--- Entries provided ---

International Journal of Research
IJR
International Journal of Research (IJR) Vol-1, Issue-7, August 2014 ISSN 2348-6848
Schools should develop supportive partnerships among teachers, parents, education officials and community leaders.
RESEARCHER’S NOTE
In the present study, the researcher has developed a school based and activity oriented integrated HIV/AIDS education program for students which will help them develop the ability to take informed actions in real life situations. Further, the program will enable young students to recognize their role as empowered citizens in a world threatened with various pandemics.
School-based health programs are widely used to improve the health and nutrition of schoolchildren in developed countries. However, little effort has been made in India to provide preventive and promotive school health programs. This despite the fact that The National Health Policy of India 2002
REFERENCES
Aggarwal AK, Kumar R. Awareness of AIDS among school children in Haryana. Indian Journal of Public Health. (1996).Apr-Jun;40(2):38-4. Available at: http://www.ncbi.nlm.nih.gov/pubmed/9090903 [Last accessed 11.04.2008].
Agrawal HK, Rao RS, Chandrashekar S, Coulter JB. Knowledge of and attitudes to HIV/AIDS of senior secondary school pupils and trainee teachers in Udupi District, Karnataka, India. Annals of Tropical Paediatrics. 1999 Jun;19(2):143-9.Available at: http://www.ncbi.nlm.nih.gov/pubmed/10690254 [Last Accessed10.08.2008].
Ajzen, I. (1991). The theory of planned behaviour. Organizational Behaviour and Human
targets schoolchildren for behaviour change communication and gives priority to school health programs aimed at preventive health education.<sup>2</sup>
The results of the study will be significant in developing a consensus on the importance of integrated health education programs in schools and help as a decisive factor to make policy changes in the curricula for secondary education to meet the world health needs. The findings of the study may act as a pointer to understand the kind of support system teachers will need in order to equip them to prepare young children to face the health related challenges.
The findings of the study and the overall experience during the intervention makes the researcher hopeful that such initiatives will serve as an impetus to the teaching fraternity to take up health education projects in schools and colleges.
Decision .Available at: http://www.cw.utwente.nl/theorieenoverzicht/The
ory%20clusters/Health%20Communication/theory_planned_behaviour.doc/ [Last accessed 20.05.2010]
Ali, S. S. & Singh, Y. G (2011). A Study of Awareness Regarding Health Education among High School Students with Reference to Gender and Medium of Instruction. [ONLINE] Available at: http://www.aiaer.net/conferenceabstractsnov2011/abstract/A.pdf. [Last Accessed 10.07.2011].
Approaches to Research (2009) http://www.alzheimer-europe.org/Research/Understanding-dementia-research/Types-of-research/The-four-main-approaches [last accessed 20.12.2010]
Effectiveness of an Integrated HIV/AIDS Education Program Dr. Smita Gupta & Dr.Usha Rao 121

---

Action item
Restate word for word only the lines above from the line containing "Schools should develop" to the line containing "RESEARCHER’S NOTE", both of them included.

Solution to the problem
Schools should develop supportive partnerships among teachers, parents, education officials and community leaders.
RESEARCHER’S NOTE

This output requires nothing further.